In his must read book “Understanding Modern Money” Randall Wray described (in 1998) the same dynamic that led to the crisis in the EMU:

Under the EMU, monetary policy is supposed to be divorced from fiscal policy, with a great degree of monetary policy independencein order to focus on the primary objective of price stability. Fiscal policy, in turn will be tightly constrained by criteria which dictate maximum deficit to GDP and debt to deficit ratios. Most importantly, as Goodhart recognizes, this will be the world’s first modern experiment on a wide scale that would attempt to break the link between a government and its currency.

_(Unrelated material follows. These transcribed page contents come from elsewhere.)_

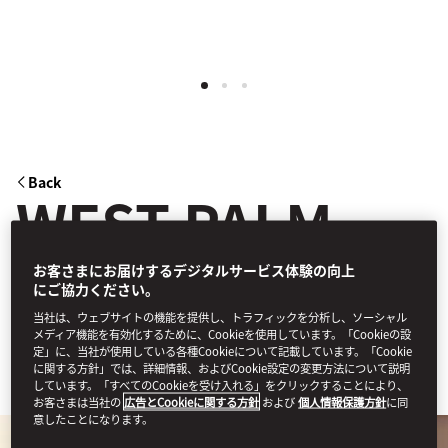
Back
WEST PALM
BEACH
お客さまにお届けするデジタルサービス体験の向上
にご協力ください。
当社は、ウェブサイトの機能を提供し、トラフィックを分析し、ソーシャル
メディア機能を有効化するために、Cookieを使用しています。「Cookieの設
定」に、当社が使用している各種Cookieについて記載しています。「Cookie
Learn More
に関する方針」では、詳細情報、およびCookie設定の変更方法について説明
しています。「すべてのCookieを受け入れる」をクリックすることにより、
お客さまは当社の
広告とCookieに関する方針
および
個人情報保護方針
に同
意したことになります。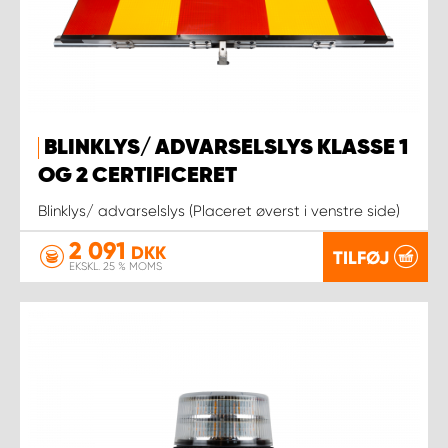
BLINKLYS/ ADVARSELSLYS KLASSE 1
OG 2 CERTIFICERET
Blinklys/ advarselslys (Placeret øverst i venstre side)
2 091
DKK
TILFØJ
EKSKL. 25 % MOMS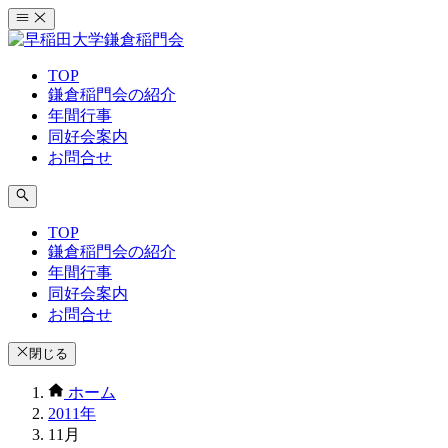
コ
ン
テ
TOP
ン
鎌倉稲門会の紹介
ツ
年間行事
へ
同好会案内
ス
お問合せ
キ
ッ
プ
TOP
鎌倉稲門会の紹介
年間行事
同好会案内
お問合せ
閉じる
ホーム
2011年
11月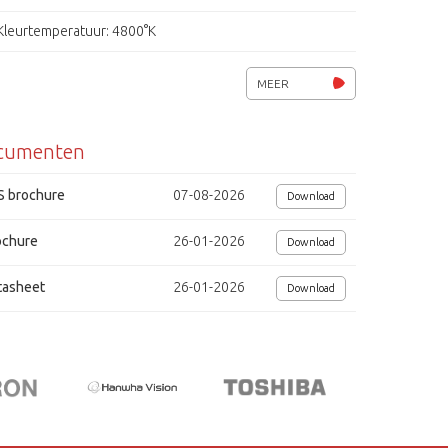
een dummy of goedkope camera richten criminelen zich
verkeerde camera, maar ondertussen zijn ze herkenbaar
Kleurtemperatuur: 4800°K
d gebracht door de Aladdin. Vandalen en criminelen
Vandaalbestendig IK10, IP66
 worden geïdentificeerd en vervolgd worden met
MEER
van Aladdin's hoge kwaliteit videobeelden als
Behuizing: aluminium en polycarbonaat
ateriaal. De Aladdin is geschikt voor gebruik in banken,
schappelijke ruimtes en plaatsen waar een hoog risico
cumenten
Pinhole lens 3.7 mm, F2.0
alisme en/of criminaliteit is.
AGC, ELC, BLC, XDR, DNR, ATW, OSD
S brochure
07-08-2026
Download
Privacy masking, bewegingsdetectie
ochure
26-01-2026
Download
Certificering: CE, NFC 15-100 (met externe voeding en voltage scheiding
tasheet
26-01-2026
Download
Milieuvriendelijk: laag energieverbruik, recyclebaar
Voeding: 230 VAC, 44W
Afmetingen (BxHxD) 1030 x 124 x 160 mm
dig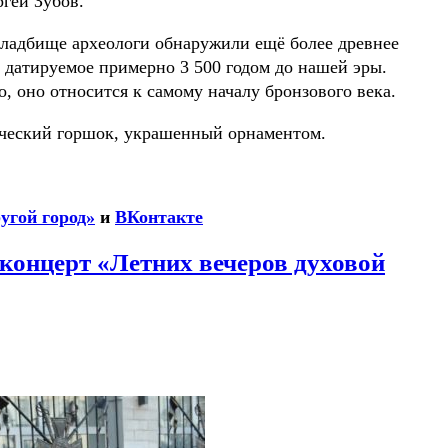
гей Зубов.
кладбище археологи обнаружили ещё более древнее
 датируемое примерно 3 500 годом до нашей эры.
о, оно относится к самому началу бронзового века.
ческий горшок, украшенный орнаментом.
угой город»
и
ВКонтакте
концерт «Летних вечеров духовой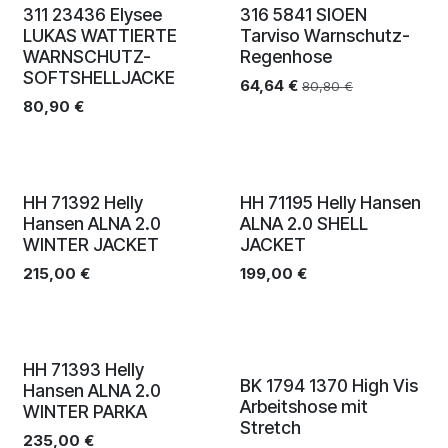
Neu!
Ausverkauf
311 23436 Elysee
316 5841 SIOEN
LUKAS WATTIERTE
Tarviso Warnschutz-
WARNSCHUTZ-
Regenhose
SOFTSHELLJACKE
64,64
€
80,80
€
80,90
€
HH 71392 Helly
HH 71195 Helly Hansen
Hansen ALNA 2.0
ALNA 2.0 SHELL
WINTER JACKET
JACKET
215,00
€
199,00
€
HH 71393 Helly
BK 1794 1370 High Vis
Hansen ALNA 2.0
Arbeitshose mit
WINTER PARKA
Stretch
235,00
€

…As currently designed, the EMU will have a central bank (the ECB) but it will not have any fiscal branch. This would be much like a US which operated with a Fed, but with only individual state treasuries. It will be as if each EMU member country were to attempt to operate fiscal policy in a foreign currency; deficit spending will require borrowing in that foreign currency according to the dictates of private markets.

In 2002, Stephanie Kelton (then Stephanie Bell) was even more specific in describing the funding crisis that would inevitably ensue in the region:

Countries that wish to compete for benchmark status, or to improve the terms on which they borrow, will have an incentive to reduce fiscal deficits or strive for budget surpluses. In countries where this becomes the overriding policy objective, we should not be surprised to find relatively little attention paid to the stabilization of output and employment. In contrast, countries that attempt to eschew the principles of “sound” finance may find that they are unable to run large, counter-cyclical deficits, as lenders refuse to provide sufficient credit on desirable terms. Until something is done to enable member states to avert these financial constraints (e.g. political union and the establishment of a federal (EU) budget or the establishment of a new lending institution, designed to aid member states in pursuing a broad set of policy objectives), the prospects for stabilization in the Eurozone appear grim. (emphasis added)

In 2001 Warren Mosler described the liquidity crisisthat the Euro would lead to:

Water freezes at 0 degrees C. But very still water can be cooled well below that and stay liquid until a catalyst, such as a sudden breeze, causes it to instantly solidify. Likewise, the conditions for a national liquidity crisis that will shut down the euro-12’s monetary system are firmly in place. All that is required is an economic slowdown that threatens either tax revenues or the capital of the banking system.

A prosperous financial future belongs to those who respect the dynamics and are prepared for the day of reckoning. History and logic dictate that the credit sensitive euro-12 national governments and banking system will be tested. The market’s arrows will inflict an initially narrow liquidity crisis, which will immediately infect and rapidly arrest the entire euro payments system. Only the inevitable, currently prohibited, direct intervention of the ECB will be capable of performing the resurrection, and from the ashes of that fallen flaming star an immortal sovereign currency will no doubt emerge.

In a recent article, Paul Krugman referred to some of his predictions as “big stuff”. What the MMT school has accomplished through its understanding and prescience of the European union is not merely “big stuff” – it is nothing short of remarkable. This was not merely saying that the Euro was flawed for this reason or that and that the construct of a united Europe was misguided (a prediction made by many at the time of the Euro’s inception due mainly to political biases). The MMT economists approached the formation of the Euro from a purely operational aspect and predicted with near perfection, exactly why it was flawed and exactly why it would not work as is currently constructed.

Some economists say MMT focuses too much on reality by focusing on the actual operational aspects of the banking system and the monetary system. But as we have seen time and time again, having a poor understanding of the monetary system is not only detrimental to your portfolio, but detrimental to the millions of citizens who are now being subjected to the ignorance of the economists who influence these monetary constructs.